/Melbourne-Morgana

A data visualization tool to inspect complex datasets

Primary LanguageJupyter Notebook

Morgana

A data visualization tool to inspect complex datasets.

Problem Owners

Dr. David Martino (ResearchGate, LinkedIn)

Dr. Jennifer Koplin (ResearchGate, LinkedIn)

Mr. Simon Christopher Cropper (ResearchGate, LinkedIn)

Project Team

Edward Ross (back end, presentor, data wrangler)

Nicholas Roberts (front end, graphics, network analysis, project design)

Tung van Truong (UX design, marketing, presentation) (LinkedIn)

Thanks for the assistance provided by Jarny Choi (ResearchGate) on initial analysis of the data and input into alternative design concepts. His iPython notebooks are included in the project directory.

Thanks also to Jagdish Sawlani (LinkedIn, Twitter) for early input into the preperation of the data for analysis.

HealthHack Melbourne 2016 Project Brief

Researchers working in clinical studies collect a lot of patient samples, laboratory and clinical data, and these are often collected independently of each other.

A major challenge is to easily see what data we have on whom. For example, we might have genetic data on 15% of our cohort, epigenetic measures on 35%, we will have collected flow cytometry data on 60% and serology on 100% of the cohort.

How can we aim to curb life-threatening diseases when the laboratory data we collect is not even remotely connected to clinical outcomes, and specimen data?

How can data stored in different incompatible systems be of any use to solving a research question?

There’s a severe need for an intuitive and interactive way to visualize relationships between different types of data collected in clinical studies.

We need to be able to examine this data in a myriad of scales and contexts, from a bird's eye view through to specific subgroups containing a half dozen specimens can inform this critical stage of research.

This project from the Murdoch Childrens Research Institute will utilize sample data from one of the worlds leading cohorts of paediatric food allergy, to develop a flexible, intuitive, visual solution to research data management.

Ideally, the solution would consist of an easily queried database (preferably SQL-based), providing data to a web frontend. Several excellent libraries exist for this purpose (e.g. d3.js, plot.ly), though as is to be expected, the devil is in the details - gluing the various components together into a cohesive, user-friendly whole is the real challenge for this project.

If you think you can help us develop this tool, you’ll be working on a project that will make research teams more effective in combating life-threatening disease.

Project development

Opportunities are being investigated on how to take a segment of the cohort data and represent relationships in the dataset for the selected participants in a natural and interactive way.

The initial cohort segment is selected using a dynamic sunburst diagram, which feeds a subset of the original matrix to either a table or network diagram that visually presents abundance and relationships between major attributes known about the participants. The tabulated view will provide the ability to export the list of selected participants, the filter field values and the values identified as being significant by the network analysis.

Etymology of name

Named after the Arthurian sorceress Morgan le Fay, Fata Morgana or Morgana. Morgana is believed to have conjured the images of distant land or floating castles often seen in the Straits of Messina to lure unsuspecting sailors to their death.

Fata Morgana is an unusual and complex form of mirage where an object is significantly distorted and rapidly changes. The mirage can comprise of several inverted (upside down) and erect (right side up) that are stacked on top of one another. Fata Morgana are caused by rays of light being bent when passing through air layers of different temperatures in a steep thermal inversion where an atmospheric duct has formed.

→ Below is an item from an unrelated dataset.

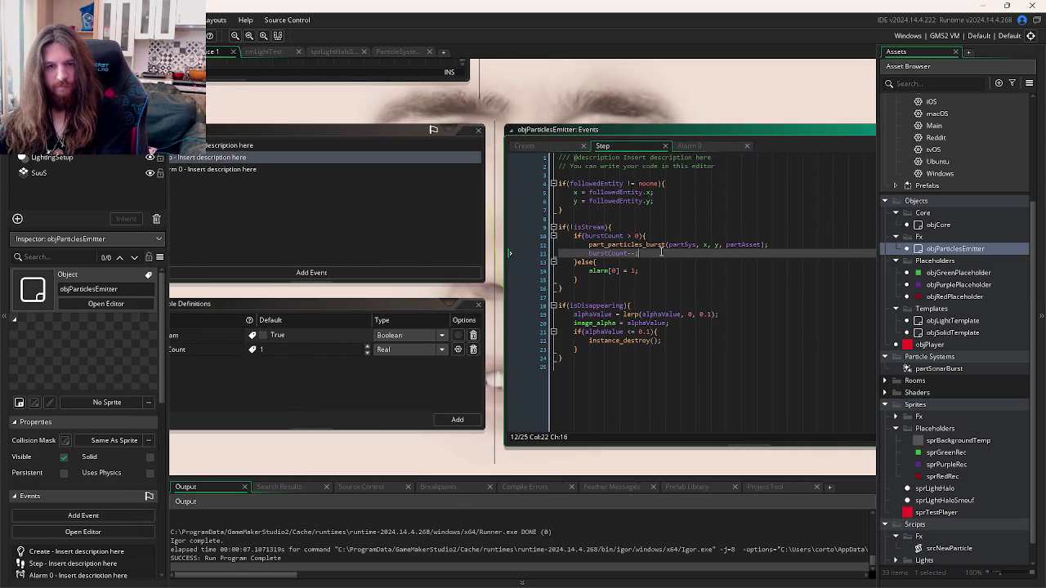
{"action": "left_click", "coordinate": [737, 245]}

Wikipedia 2016 - Fata Morgana (mirage)

The analogy here is that Morgana the software will rapidly reformat and present complex almost indecyperable datasets in novel and informative ways so casual researchers are attracted to investigate further.

Installation

In most cases, pip install is sufficient:

  pip install -r requirements.txt

If using the anaconda/miniconda python distribution, use the provided environment.yml to setup an isolated environment containing the required dependencies:

  conda env create -f morgana-env.yml
  source activate morgana-py3

Deployment

  nohup python -m http.server <optional-port-number> > static.log &
  nohup python backend.py > backend.log & # runs on port 5000, currently hardcoded

Licenses

Software devloped under this project is being released under a GNU General Public License, version 3 (GPL-3.0) license.

Supportive documentation is released under a Creative Commons Attribution 4.0 International (CC-BY) license.

The sample dataset provided is released under a ODC Open Database License (ODbL) version 1.0 license. Any rights in individual contents of the database are licensed under the Database Contents License (DbCL) version 1.0.